--- Document segment ---
/---
Also boosting prices were reports that China is implementing plans to buy up cheap oil to fill its strategic petroleum reserves. Beijing may also start filling its commercial stocks as well, according to Bloomberg.
The world's largest oil-consuming nation has close to one billion barrels' worth of storage space, and could take on an extra 100 million barrels over the course of this year, according to data from Rystad Energy.
"It's given some support to prices today," said Ehsan Khoman, head of Middle East and North African research and strategy at MUFG. With Saudi Aramco set to release its May official selling prices in the coming days, "the question now becomes whether this is going to mean the Chinese filling up to the brim and locking in prices for May as well as April."
Oil-market watchers were still skeptical about the impact of any end to the price war given the impact of the lockdowns on demand.
"I don't think this meeting significantly changes things, the oil market is still way out of balance and oil stocks are still rising at an unprecedented rate," said Spencer Welch, director of oil markets at IHS Markit. "Producers are going to have to involuntarily cut production because there's going to be nowhere for the oil to go."
\---
--- Recorded information ---
/---
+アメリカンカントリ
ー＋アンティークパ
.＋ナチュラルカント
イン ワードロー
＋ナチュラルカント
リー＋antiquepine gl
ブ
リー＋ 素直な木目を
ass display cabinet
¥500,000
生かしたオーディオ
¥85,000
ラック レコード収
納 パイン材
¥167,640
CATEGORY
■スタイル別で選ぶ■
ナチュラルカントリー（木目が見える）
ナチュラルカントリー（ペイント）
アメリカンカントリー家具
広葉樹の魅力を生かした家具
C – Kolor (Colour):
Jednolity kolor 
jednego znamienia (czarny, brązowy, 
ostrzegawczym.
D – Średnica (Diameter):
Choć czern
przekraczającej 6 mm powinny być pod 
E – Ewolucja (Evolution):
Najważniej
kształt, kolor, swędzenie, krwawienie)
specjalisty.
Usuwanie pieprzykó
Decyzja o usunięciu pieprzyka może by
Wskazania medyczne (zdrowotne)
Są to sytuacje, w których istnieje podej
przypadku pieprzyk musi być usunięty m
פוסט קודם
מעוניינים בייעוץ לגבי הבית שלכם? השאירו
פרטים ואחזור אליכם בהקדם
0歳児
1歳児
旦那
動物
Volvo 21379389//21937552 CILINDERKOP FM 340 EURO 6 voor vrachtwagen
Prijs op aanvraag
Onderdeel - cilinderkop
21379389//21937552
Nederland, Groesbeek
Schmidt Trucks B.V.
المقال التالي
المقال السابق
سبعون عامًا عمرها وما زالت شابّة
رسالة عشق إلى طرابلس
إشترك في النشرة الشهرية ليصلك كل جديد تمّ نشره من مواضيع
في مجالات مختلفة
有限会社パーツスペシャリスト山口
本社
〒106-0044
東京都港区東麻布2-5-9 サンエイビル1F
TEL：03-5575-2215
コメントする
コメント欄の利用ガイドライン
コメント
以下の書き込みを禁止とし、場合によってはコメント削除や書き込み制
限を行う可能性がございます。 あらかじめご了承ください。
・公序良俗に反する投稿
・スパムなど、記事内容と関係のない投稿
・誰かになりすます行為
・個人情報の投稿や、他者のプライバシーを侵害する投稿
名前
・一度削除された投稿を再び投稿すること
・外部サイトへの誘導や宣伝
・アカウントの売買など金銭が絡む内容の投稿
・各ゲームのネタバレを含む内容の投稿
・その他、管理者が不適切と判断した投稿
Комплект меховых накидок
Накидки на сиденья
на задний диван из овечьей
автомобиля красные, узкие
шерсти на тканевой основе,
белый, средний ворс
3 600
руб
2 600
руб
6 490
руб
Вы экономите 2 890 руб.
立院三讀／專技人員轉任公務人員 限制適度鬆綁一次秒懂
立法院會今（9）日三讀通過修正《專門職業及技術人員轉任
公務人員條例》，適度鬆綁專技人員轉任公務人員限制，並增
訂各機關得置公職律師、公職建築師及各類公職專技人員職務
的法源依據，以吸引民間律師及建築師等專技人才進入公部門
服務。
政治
\---
--- Required tasks ---
a - According to the passage on oil prices, how much storage space does China have?
b - Give the part of the passage on oil prices that opens with "The world's largest" and closes with "from Rystad Energy.", switching "storage space" to "storage capacity".

--- Results of the exercise ---
a - Close to one billion barrels' worth.

b -
The world's largest oil-consuming nation has close to one billion barrels' worth of storage capacity, and could take on an extra 100 million barrels over the course of this year, according to data from Rystad Energy.